ABD Başkanı seçilen Hüseyin Barack Obama, siyah kimliğini yok saymayan, ama siyahî kimlik üzerine de kurulu olmayan bir seçim kampanyası yürüttü. Bu kampanya sayesinde yalnız siyahların değil, farklı kimlikten Amerikalıların da oylarını aldı. Obama, siyahî kimliği ile uyumlu bir tutum ve davranış sergileyen; kimliğinin tüm reel zorluklarını, insani özelliklerini ve yeteneklerini ön plana çıkararak aşabilen başarılı bir örnek. Obama’nın bu özelliği, Harvard Hukuk Fakültesi’nde iken Harvard Law Review adlı derginin editörlüğüne seçilme sürecinde de ortaya çıkmış; beyaz ve siyahlarla beraber çalışarak 1887’den beri derginin ilk siyah editörü seçilmişti.
Sosyal kimlikler ile ilgili hak mücadelelerini üç döneme ayırabiliriz: Kimlik özgürlüğü mücadelesinin erken dönemlerinde, mücadele baskı gören kimlikteki kişiler tarafından yapılır. İkinci dönemde diğer kimliklerdeki kişiler de mücadeleye destek verir; böylece mücadele gücü artar, yaygınlaşır ve resmî haklar kazanılır. Kimliğin doğal hayat içinde bir sorun olmaktan çıktığı üçüncü dönemde ise, farklı kimlikler herhangi bir sosyal ve siyasal meseleyi kimliklerin ötesinde beraberce hallederler. Bu tasniften hareketle Amerika’nın bütünüyle üçüncü döneme girdiğini söylemek zor olsa da, Obama kişisel olarak üçüncü dönemi temsil ediyor.
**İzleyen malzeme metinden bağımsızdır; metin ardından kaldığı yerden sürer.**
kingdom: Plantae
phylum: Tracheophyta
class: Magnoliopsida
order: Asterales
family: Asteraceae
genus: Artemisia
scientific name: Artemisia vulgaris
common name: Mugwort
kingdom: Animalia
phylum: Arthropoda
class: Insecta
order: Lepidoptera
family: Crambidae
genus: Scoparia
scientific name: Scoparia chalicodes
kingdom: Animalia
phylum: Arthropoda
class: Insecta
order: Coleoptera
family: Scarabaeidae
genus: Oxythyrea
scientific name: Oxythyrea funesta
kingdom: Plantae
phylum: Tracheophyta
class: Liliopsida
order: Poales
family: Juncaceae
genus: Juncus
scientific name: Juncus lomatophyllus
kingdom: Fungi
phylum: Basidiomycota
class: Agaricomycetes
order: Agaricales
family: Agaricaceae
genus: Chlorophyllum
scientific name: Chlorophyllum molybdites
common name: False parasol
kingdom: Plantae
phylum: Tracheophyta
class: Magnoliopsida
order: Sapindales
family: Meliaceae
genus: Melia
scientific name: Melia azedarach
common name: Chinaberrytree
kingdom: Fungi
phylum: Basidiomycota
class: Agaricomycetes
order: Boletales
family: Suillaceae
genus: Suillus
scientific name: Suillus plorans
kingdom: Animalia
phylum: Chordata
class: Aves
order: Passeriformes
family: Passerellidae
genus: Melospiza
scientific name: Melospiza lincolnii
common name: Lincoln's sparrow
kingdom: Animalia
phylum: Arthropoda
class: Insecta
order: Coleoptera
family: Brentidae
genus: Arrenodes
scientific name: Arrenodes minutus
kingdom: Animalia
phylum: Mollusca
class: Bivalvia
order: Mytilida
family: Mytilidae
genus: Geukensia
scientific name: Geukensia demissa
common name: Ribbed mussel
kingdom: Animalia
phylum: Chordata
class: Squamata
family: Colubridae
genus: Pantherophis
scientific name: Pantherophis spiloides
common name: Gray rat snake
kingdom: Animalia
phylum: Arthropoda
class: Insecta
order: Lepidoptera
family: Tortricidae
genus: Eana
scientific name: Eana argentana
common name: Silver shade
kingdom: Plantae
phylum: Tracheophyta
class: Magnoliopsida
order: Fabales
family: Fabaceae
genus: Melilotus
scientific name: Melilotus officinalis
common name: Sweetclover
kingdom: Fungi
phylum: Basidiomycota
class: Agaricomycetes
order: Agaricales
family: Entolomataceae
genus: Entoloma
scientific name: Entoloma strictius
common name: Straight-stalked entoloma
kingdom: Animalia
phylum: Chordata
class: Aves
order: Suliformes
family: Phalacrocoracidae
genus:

Obama’nın çizgisi Malcolm X’ten farklı. Malcolm X, kendisiyle birlikte mücadele etmeyi teklif eden beyaz bir kadına hayır cevabı vermişti; zira henüz birinci dönem yaşanmaktaydı. Hacca gittiğinde ırk ile ilgili düşüncelerinin büyük bir değişime uğramasıyla Malcolm X, artık beyaz olanlarla beraber mücadele edebilecek noktaya gelmişti. Malcolm kişisel olarak ikinci döneme yaklaşsa bile, toplum henüz o aşamaya gelmemişti. Nitekim devletle bağlantılı güçler tarafından öldürüldü.
Bu tasnifi Türkiye gerçeklerine uyarladığımızda şöyle bir manzara ortaya çıkıyor: Türkiye hem başörtüsü hem de Kürt sorununda ağırlıklı olarak birinci dönemde; nadiren ikinci dönem işaretleri veriliyor. Üçüncü döneme geçebilmiş kişisel başarı öykülerine ihtiyacımız var; mesela başörtüsünün sosyal hayatta getirdiği katkı ve zorlanmaları kabullenmiş, kimliğini içselleştirmiş, bu kimliğe sıkışıp kalmamış, yetenekleri ve uzmanlığı ile topluma önemli katkılarda bulunur hale gelmiş bir başörtülünün gerçek başarı öyküsüne... Aynı şeyler Kürt veya Türk kimlik siyaseti için de geçerli. Etnik kimliğine sıkışıp kalmış olan bir Kürt, sadece Kürtler için bir şey söylerken; kimliğini üzerine yakışan bir elbiseye dönüştüren bir Kürt, bu toprakların tümü, hatta ötesi için de bir şeyler söyleyebilir. Kısaca kimliği, inkar etmeksizin başarı ile taşımak, ama etnik, dinî vb. sosyal kimliklerin sınırlarına sıkışıp kalmamak önemli.
Obama’nın hayat çizgisi, bir hakikat arayışı yolculuğu değil, bir başarı öyküsü. Bu başarı Obama’ya ait olduğu kadar, Amerikan devletinin ve beyaz/siyah tüm Amerikalıların da başarısı. Türkiye’de ise henüz böyle bir başarı söz konusu değil. En büyük sorun da, devletin kimlik siyasetinin ötesine geçebilme yollarını kapatmış olması.